College of Coastal Georgia News
The Rewards of Serving Others
By Tiffany King
Volunteering and serving others is as natural as breathing for College of Coastal Georgia student Eric Seals.
Seals, who will graduate in December, has worked for the student volunteer organization CCGA Serves since the spring semester of his sophomore year. But his spirit for volunteerism actually began in high school at Glynn Academy, where he graduated in 2014. Like many students in high school, Seals was trying to decide what he wanted to pursue in life. In the meantime, he found himself participating in various volunteer activities.
"I didn't volunteer too much in elementary or middle school. Once I got into high school, some of my friends would be involved in things and they would ask me if I wanted to join them. That's how I started," Seals said. "Then I joined a club called Interact, which is the high school version of the Rotary Club, and they're all about volunteering. So I did a lot of volunteering with them."
He continued to give back through CCGA Serves and attended alternative spring break trips with the organization. He was eventually hired as a student worker and now helps plan volunteer activities for students.
"I just love volunteering, so it's been a very cool job for me to do," Seals said.
Seals is majoring in business administration with a concentration in marketing—a skillset he's already using for his current job. He does the marketing for CCGA Serves events, makes connections with people on campus, and finds ways to reach students with information—which he calls a challenge.
Seals' dream job is to work in the marketing department of a record label and be a tour manager. He hopes to work with Reach Records, a Christian rap record label based in Atlanta.
"I just love music, being creative and I want to be involved in it somehow," Seals said.
Falling in love with the College of Coastal Georgia
Seals' desire to work in a creative career field almost led him down a different path. He originally planned to pursue a degree in mechanical engineering.
"In the second half of my senior year (in high school), I realized mechanical engineering wasn't what I really wanted to do in life. I'm interested in being creative, which is why I was drawn to it, but then I wasn't sure if I wanted to do mechanical engineering for the rest of my life," Seals said.
He decided to attend the College of Coastal Georgia to figure out his career options and fell in love with the College.

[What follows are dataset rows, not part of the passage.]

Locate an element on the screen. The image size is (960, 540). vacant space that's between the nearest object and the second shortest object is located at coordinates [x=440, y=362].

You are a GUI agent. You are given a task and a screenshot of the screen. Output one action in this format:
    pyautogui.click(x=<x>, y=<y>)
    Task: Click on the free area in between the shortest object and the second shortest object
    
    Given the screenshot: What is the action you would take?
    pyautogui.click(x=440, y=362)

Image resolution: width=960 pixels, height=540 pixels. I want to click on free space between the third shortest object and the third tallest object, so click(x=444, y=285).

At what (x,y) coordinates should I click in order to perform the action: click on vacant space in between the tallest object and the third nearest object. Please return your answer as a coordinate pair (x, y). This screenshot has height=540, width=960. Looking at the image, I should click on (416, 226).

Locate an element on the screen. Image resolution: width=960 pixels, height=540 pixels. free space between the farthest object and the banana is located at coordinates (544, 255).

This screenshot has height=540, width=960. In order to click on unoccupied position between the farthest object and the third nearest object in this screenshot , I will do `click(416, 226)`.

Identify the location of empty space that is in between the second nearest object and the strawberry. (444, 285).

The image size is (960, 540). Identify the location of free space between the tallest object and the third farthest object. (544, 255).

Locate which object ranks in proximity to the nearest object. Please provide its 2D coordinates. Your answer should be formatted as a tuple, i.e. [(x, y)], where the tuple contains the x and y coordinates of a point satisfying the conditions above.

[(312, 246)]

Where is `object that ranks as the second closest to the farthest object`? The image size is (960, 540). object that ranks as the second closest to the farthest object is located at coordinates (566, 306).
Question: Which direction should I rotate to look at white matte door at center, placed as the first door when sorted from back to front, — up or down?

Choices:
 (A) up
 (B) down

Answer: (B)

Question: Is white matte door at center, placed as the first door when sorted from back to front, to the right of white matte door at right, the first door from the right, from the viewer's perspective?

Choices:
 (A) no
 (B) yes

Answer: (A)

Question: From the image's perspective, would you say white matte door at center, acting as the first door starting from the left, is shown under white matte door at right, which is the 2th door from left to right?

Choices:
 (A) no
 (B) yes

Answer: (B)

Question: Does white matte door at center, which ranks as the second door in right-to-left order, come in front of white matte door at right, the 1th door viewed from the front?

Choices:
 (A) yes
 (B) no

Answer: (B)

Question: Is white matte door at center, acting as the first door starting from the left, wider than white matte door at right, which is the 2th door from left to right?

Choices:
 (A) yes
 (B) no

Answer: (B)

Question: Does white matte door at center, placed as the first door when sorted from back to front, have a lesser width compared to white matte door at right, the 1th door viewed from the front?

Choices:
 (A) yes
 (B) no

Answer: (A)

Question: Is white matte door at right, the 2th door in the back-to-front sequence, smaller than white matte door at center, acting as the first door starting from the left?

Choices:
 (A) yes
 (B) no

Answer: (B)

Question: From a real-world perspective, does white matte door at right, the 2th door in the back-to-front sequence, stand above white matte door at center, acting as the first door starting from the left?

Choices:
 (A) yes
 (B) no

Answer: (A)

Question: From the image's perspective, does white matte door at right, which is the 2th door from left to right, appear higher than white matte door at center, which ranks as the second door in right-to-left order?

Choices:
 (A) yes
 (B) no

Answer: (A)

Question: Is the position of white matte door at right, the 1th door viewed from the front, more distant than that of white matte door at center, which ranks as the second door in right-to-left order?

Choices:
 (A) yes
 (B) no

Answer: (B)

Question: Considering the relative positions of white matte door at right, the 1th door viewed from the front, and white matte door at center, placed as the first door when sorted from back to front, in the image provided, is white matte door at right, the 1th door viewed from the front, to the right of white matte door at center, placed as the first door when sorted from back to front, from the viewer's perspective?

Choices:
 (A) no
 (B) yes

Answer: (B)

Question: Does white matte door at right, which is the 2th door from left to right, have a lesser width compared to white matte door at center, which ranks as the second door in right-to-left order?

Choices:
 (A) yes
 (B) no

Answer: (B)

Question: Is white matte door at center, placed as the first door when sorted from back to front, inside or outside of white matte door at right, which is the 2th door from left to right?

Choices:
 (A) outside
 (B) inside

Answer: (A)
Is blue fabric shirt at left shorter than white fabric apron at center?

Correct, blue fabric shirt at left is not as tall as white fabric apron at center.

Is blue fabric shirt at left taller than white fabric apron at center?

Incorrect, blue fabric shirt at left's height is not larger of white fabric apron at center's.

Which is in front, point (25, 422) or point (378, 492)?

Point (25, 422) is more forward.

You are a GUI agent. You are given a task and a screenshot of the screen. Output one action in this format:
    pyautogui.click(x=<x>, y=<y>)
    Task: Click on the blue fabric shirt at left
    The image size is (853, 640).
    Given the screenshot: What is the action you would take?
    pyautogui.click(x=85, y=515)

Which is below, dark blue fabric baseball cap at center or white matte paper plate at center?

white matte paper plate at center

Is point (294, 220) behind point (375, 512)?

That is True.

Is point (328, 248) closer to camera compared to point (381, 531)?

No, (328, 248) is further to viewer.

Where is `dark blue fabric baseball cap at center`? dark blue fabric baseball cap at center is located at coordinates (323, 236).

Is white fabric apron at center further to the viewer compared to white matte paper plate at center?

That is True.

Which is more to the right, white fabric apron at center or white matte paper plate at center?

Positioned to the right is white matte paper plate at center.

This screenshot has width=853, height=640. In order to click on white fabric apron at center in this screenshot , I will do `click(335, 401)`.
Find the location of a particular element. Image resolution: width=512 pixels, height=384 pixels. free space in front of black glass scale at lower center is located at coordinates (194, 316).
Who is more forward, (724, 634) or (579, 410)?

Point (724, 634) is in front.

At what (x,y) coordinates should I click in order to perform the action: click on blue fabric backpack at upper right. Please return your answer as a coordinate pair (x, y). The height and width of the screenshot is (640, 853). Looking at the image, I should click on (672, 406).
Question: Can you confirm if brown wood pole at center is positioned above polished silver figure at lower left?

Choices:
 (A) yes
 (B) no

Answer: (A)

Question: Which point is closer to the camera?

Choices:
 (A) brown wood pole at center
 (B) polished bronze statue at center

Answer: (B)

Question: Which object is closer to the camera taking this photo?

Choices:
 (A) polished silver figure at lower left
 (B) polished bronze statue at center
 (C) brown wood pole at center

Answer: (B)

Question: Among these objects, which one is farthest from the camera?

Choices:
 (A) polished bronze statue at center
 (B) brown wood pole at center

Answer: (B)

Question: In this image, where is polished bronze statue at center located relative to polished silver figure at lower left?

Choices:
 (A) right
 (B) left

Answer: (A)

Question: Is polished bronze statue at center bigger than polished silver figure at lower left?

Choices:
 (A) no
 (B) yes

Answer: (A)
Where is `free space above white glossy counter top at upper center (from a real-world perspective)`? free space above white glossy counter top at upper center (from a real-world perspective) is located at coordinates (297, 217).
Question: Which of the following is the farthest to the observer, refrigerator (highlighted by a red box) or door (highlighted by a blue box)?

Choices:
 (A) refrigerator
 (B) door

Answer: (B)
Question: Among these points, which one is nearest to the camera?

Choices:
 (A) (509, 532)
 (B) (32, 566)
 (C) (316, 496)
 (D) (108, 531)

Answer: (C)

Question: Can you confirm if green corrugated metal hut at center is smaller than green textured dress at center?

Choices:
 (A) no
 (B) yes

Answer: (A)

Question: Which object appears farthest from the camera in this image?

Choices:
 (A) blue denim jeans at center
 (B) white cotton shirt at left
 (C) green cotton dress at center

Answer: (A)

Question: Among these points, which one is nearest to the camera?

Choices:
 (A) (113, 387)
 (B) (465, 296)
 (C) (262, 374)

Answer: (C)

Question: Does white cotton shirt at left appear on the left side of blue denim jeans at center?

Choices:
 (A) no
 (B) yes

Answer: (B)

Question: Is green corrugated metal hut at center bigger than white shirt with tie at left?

"It's small and very easy to get to know people that you see often. The community here, staff, and professors are all really caring, involved, and invested. It was just easy for me to stay here," he said. "Of course getting involved with things freshman year also helped me to fall in love with it."
Seals said he enjoys interacting with people, especially professors, who've brought their everyday business experiences into the classroom.
"Everyone has experience because they're working their jobs and teaching," he said. "We're able to get real-life examples. They'll talk about a project they just did, how it went, why it failed or how it succeeded."
Growth through service
Through his volunteer experiences, Seals said he's learned that people aren't that different from one another—and the main differences are in attitudes and work ethics.
"Most people are willing to help but have a hard time knowing where to start," he said. "Being able to provide that and helping them get involved to make a difference is really great to see."
He's also learning how to manage people, how to resolve conflicts, and how to motivate others. Seals describes himself as a quiet person. He often finds himself stepping out of his comfort zone to make connections and reach others who share the same quiet disposition. Seals understands the importance of listening to others and making them feel heard.
"I've definitely been put in a lot more situations that have caused me to be in charge of people and to lead them. It's made me a stronger leader and helped me come out of my shell more, especially the first time I did Anchor Days," he said, referring to a program that assists new students in their transition to the College. "It was my first time being in charge of a group of students. It made me see that I could actually do it, although I'm quiet and reserved. I can definitely still interact with people and lead them. It has just given me a lot of confidence."
His advice to others students at the College is to get involved. Seals is on the leadership team for Converge, the college ministry of The Gathering Place; served as the Blue Crew Leader for Anchor Days; and plays on the College's Pep Band.
"First, get involved while you're here on campus and don't waste time, even if you plan on transferring. This time is just as important as time spent somewhere else, so get involved. Do more than just go home and go to school," he said. "If you need help, speak up. People here are willing to help you, but you must take advantage of it."